::: Testo estratto :::

Ora, la possibilità di contestare pubblicamente la teoria del gender e quindi per esempio i “matrimoni” omosessuali, l’adozione di bambini da parte di coppie omosessuali o la cosiddetta «maternità surrogata» imbocca sovente, anche nell’agone giuridico-politico, la strada della libertà religiosa.
Vietare tali critiche configura, cioè, una violazione della libertà religiosa. Attenzione al trabocchetto. Non perché quei temi siano di natura confessionale (sono infatti materia di diritto naturale), ma perché il diritto alla libertà religiosa, essendo il diritto politico di pensare e di agire in base a come si è regolato il rapporto sociale primario dell’esistenza dell’uomo, cioè quello che ha attinenza con Dio (pro o contro), è quello in capo al quale finisce l’argomento gender e derivati. Di più: siccome la libertà religiosa partorisce la libertà di pensiero, espressione, educazione e socializzazione, ovvio che rientri nel suo campo ogni questione relativa al gender.
La libertà religiosa, cioè, da un lato è il meno confessionale di tutti i diritti umani, dall’altro è la casa comune dove trova difesa la natura dell’uomo aggredita dal relativismo nichilista dell’aborto e del gender, qualunque sia il nome che l’uomo dà a Dio.
Quando quindi ci si scaglia contro chi pone la libertà religiosa al primo posto delle priorità addirittura dei rapporti fra gli Stati, ovvero come criterio della pace e della prosperità nel mondo, si mira a negare all’uomo tutto il costrutto sin qui descritto. Ed è gravissimo. Anzitutto perché così si cerca di attribuire all’uomo una contraffatta natura fluida dove persino la negazione della sua biologia e del suo diritto essenziale a esistere vengono spacciate per un bene; in secondo luogo perché a farlo sono dei capi religiosi, significa che anche la religione è stata aggredita dalla sua inimica vis.

::: Elenco dei dati :::

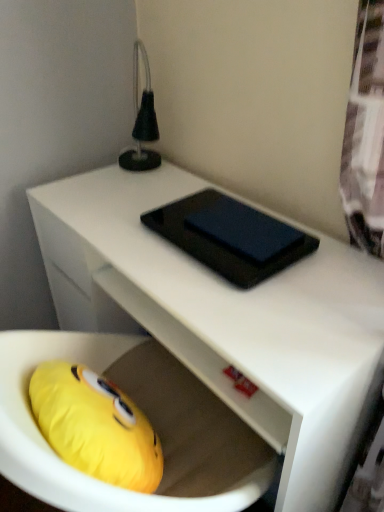
The width and height of the screenshot is (384, 512). I want to click on black glossy tablet at center, so click(x=230, y=237).

The width and height of the screenshot is (384, 512). Describe the element at coordinates (230, 237) in the screenshot. I see `black glossy tablet at center` at that location.

What do you see at coordinates (226, 319) in the screenshot?
I see `white matte desk at center` at bounding box center [226, 319].

Find the location of a particular element. The width and height of the screenshot is (384, 512). white matte desk at center is located at coordinates (226, 319).

Locate an element on the screen. The image size is (384, 512). black glossy tablet at center is located at coordinates (230, 237).

Between black glossy tablet at center and white matte desk at center, which one appears on the left side from the viewer's perspective?

Positioned to the left is white matte desk at center.

Does black glossy tablet at center lie behind white matte desk at center?

Yes, it is.

Is point (267, 274) positioned before point (48, 231)?

Yes, point (267, 274) is closer to viewer.

From the image's perspective, is black glossy tablet at center over white matte desk at center?

Yes, from the image's perspective, black glossy tablet at center is above white matte desk at center.

From a real-world perspective, relative to white matte desk at center, is black glossy tablet at center vertically above or below?

black glossy tablet at center is situated higher than white matte desk at center in the real world.

Which object is thinner, black glossy tablet at center or white matte desk at center?

With smaller width is black glossy tablet at center.

Who is taller, black glossy tablet at center or white matte desk at center?

Standing taller between the two is white matte desk at center.

Is black glossy tablet at center bigger than white matte desk at center?

Incorrect, black glossy tablet at center is not larger than white matte desk at center.

Is white matte desk at center inside black glossy tablet at center?

No, white matte desk at center is not inside black glossy tablet at center.

Is black glossy tablet at center beside white matte desk at center?

No, black glossy tablet at center is not making contact with white matte desk at center.

Could you tell me if black glossy tablet at center is turned towards white matte desk at center?

No, black glossy tablet at center is not facing towards white matte desk at center.

Measure the distance from black glossy tablet at center to white matte desk at center.

black glossy tablet at center and white matte desk at center are 6.22 inches apart.

This screenshot has height=512, width=384. I want to click on desk below the black glossy tablet at center (from the image's perspective), so click(226, 319).

Is white matte desk at center to the left of black glossy tablet at center from the viewer's perspective?

Correct, you'll find white matte desk at center to the left of black glossy tablet at center.

Considering the relative positions of white matte desk at center and black glossy tablet at center in the image provided, is white matte desk at center behind black glossy tablet at center?

No.

Looking at this image, which is nearer, [323,398] or [191,237]?

The point [323,398] is more forward.

From the image's perspective, is white matte desk at center positioned above or below black glossy tablet at center?

Based on their image positions, white matte desk at center is located beneath black glossy tablet at center.

From a real-world perspective, is white matte desk at center over black glossy tablet at center?

No, from a real-world perspective, white matte desk at center is not on top of black glossy tablet at center.

Considering the relative sizes of white matte desk at center and black glossy tablet at center in the image provided, is white matte desk at center wider than black glossy tablet at center?

Correct, the width of white matte desk at center exceeds that of black glossy tablet at center.

Between white matte desk at center and black glossy tablet at center, which one has more height?

Standing taller between the two is white matte desk at center.

Does white matte desk at center have a smaller size compared to black glossy tablet at center?

Actually, white matte desk at center might be larger than black glossy tablet at center.

Could black glossy tablet at center be considered to be inside white matte desk at center?

No, black glossy tablet at center is located outside of white matte desk at center.

Is white matte desk at center far from black glossy tablet at center?

Actually, white matte desk at center and black glossy tablet at center are a little close together.

Looking at this image, is white matte desk at center positioned with its back to black glossy tablet at center?

No, white matte desk at center is not facing away from black glossy tablet at center.

Can you tell me how much white matte desk at center and black glossy tablet at center differ in facing direction?

There is a 0.15-degree angle between the facing directions of white matte desk at center and black glossy tablet at center.

How far apart are white matte desk at center and black glossy tablet at center?

white matte desk at center is 6.22 inches away from black glossy tablet at center.

Locate an element on the screen. This screenshot has height=512, width=384. desk located in front of the black glossy tablet at center is located at coordinates (226, 319).

Locate an element on the screen. desk that is under the black glossy tablet at center (from a real-world perspective) is located at coordinates (226, 319).

Where is `pad positioned vertically above the white matte desk at center (from a real-world perspective)`? The image size is (384, 512). pad positioned vertically above the white matte desk at center (from a real-world perspective) is located at coordinates (230, 237).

:::

* Compiti ed esercizi:
(A) Ripeti alla lettera il passo del testo sulla libertà religiosa che parte dalle parole "Ora, la possibilità" e si ferma dopo le parole "strada della libertà religiosa.".
(B) Rispondi alle domande seguenti basandoti sul testo sulla libertà religiosa.
(i) Di quale materia sono i temi come i "matrimoni" omosessuali o la «maternità surrogata», se non sono di natura confessionale?
(ii) Quali libertà partorisce la libertà religiosa?
(iii) Chi sono, secondo l'ultimo paragrafo, coloro che si scagliano contro chi pone la libertà religiosa al primo posto?
(C) Prosegui il testo sulla libertà religiosa dopo la sua ultima frase.
Le righe costituiscono un materiale a sé, indipendente dal testo.

* Soluzioni dell'esercizio:
(A)
Ora, la possibilità di contestare pubblicamente la teoria del gender e quindi per esempio i “matrimoni” omosessuali, l’adozione di bambini da parte di coppie omosessuali o la cosiddetta «maternità surrogata» imbocca sovente, anche nell’agone giuridico-politico, la strada della libertà religiosa.

(B)
(i) Sono materia di diritto naturale.
(ii) La libertà di pensiero, espressione, educazione e socializzazione.
(iii) Sono dei capi religiosi.

(C)
Libertofobi
Del resto chi ha spinto 30 leader religiosi a una mossa tanto assurda quanto maldestra come contestare pubblicamente l’ottima politica del Segretario Pompeo è il Center for American Progress, il think tank orgogliosamente liberal che si riempie la bocca di «diritti riproduttivi» e che è stato fondato nel 2003 a Washington da John Podesta, legatissimo al clan Clinton e a Barack Obama, con i quali ha pure servito ai vertici dello staff della Casa Bianca, per poi dirigere, nel 2016, la campagna elettorale di Hillary Clinton, tutti noti non certo per essere dei difensori del diritto alla vita o dei critici dell’ideologia gender. Scappa da ridere, ma c’è gente che pensa che la libertà religiosa sia un brutto criterio per impostare le relazioni estere. Forse preferiscono i Paesi dove la gente viene aggredita, incarcerata ingiustamente, torturata e pure uccisa per ciò in cui crede e pensa. Libertofobi.